_Data below_.
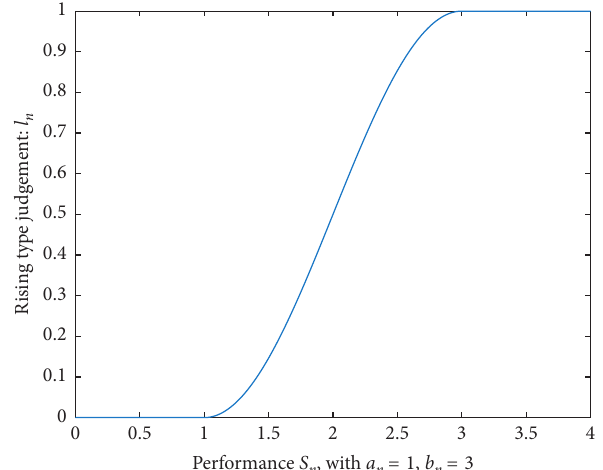
Figure 4: An example of the rising type judgment, where a and b n �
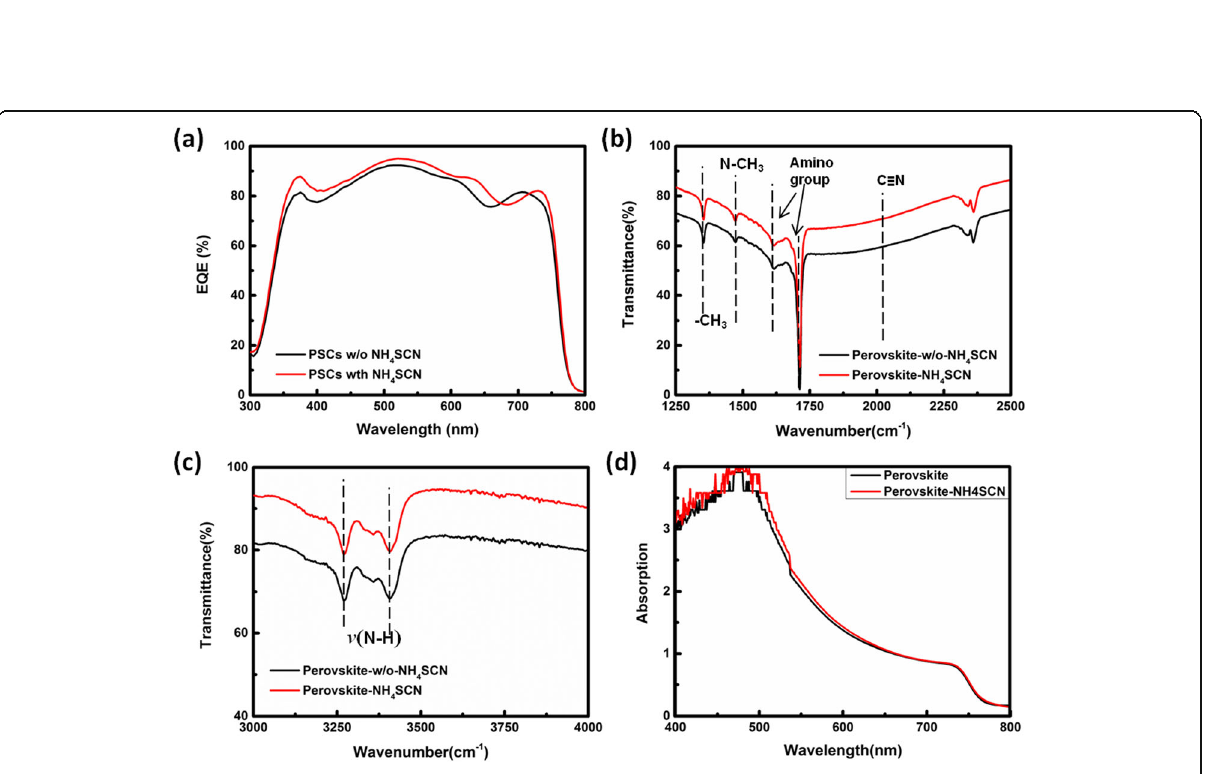
Fig. 3 a EQE spectrum of target PSCs (PSCs with NH 4 SCN) and reference PSCs (PSCs w/o NH 4 SCN). b , c FTIR results of the perovskite-w/o- NH 4 SCN films and perovskite-NH 4 SCN films. d UV-vis absorption spectrum of the perovskite-w/o-NH 4 SCN films and perovskite-NH 4 SCN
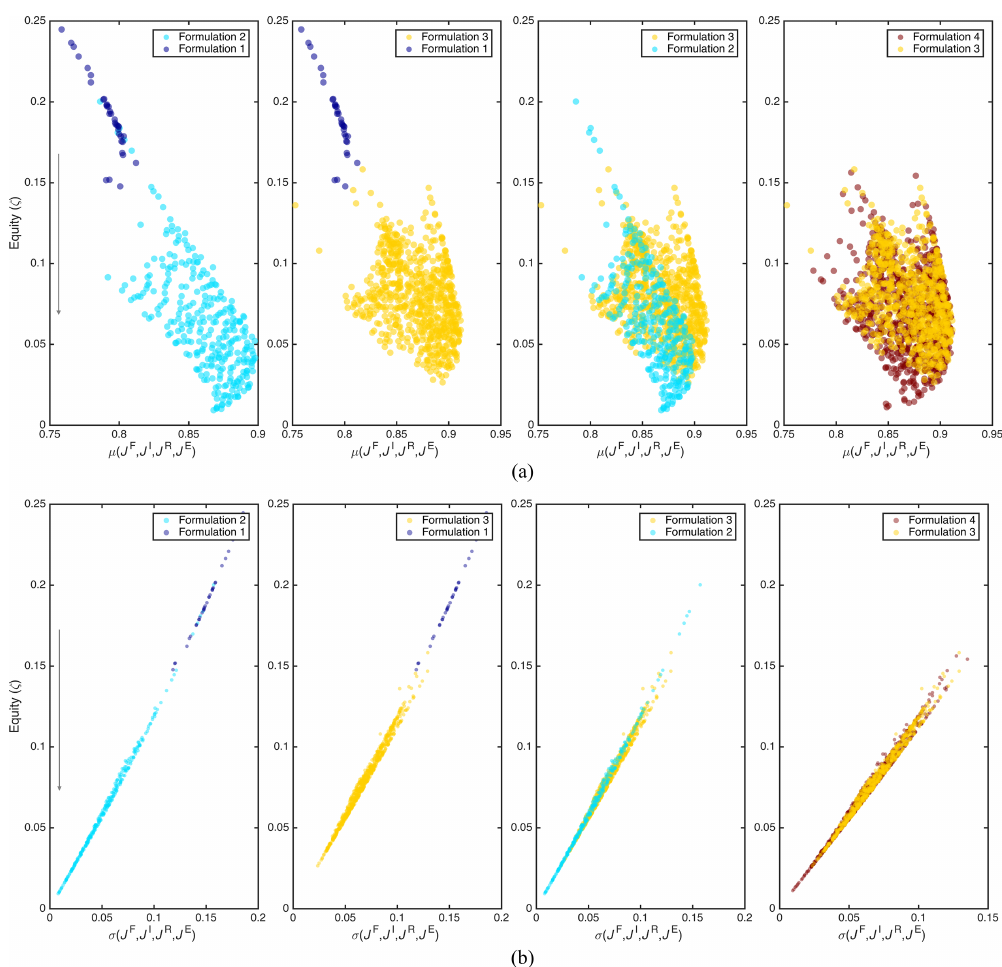
Figure 6. Comparisons of the relationship between the equity index and (a) mean µ and (b) standard derivation σ of J F , J I , J R , and J E for solutions from problems F1–F4. Each dot in the scatterplots represents one optimal solution. Solutions with a lower equity index ζ and higher performance mean value µ ( J F , J I , J R , J E ) are generally preferable. The arrow on the y axis shows the direction of preference.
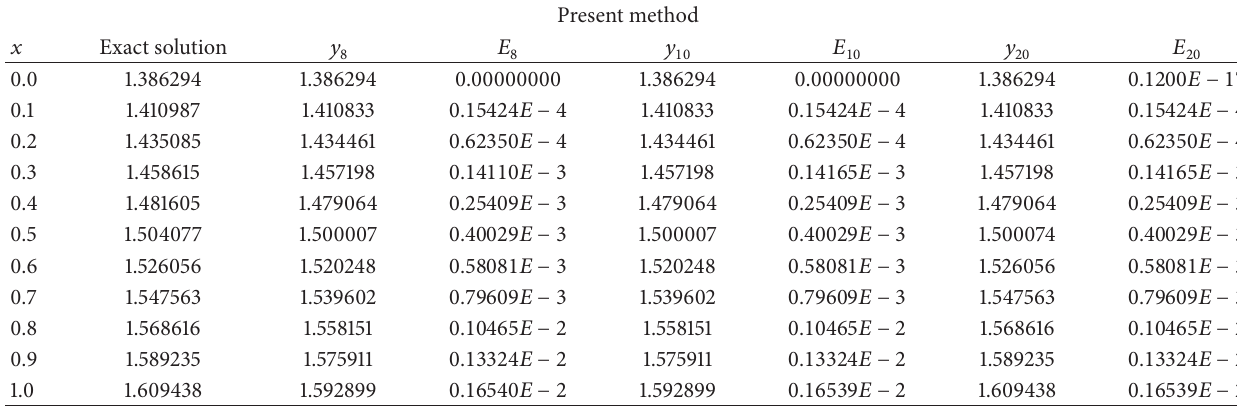
Table 5: Numerical solution and absolute error of Example 6 for different 𝑁 values.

_What is expected_. Could you filter the material above and copy each line that holds the word "solution"?

_Answer to the exercise_.
Figure 6. Comparisons of the relationship between the equity index and (a) mean µ and (b) standard derivation σ of J F , J I , J R , and J E for solutions from problems F1–F4. Each dot in the scatterplots represents one optimal solution. Solutions with a lower equity index ζ and higher performance mean value µ ( J F , J I , J R , J E ) are generally preferable. The arrow on the y axis shows the direction of preference.
Table 5: Numerical solution and absolute error of Example 6 for different 𝑁 values.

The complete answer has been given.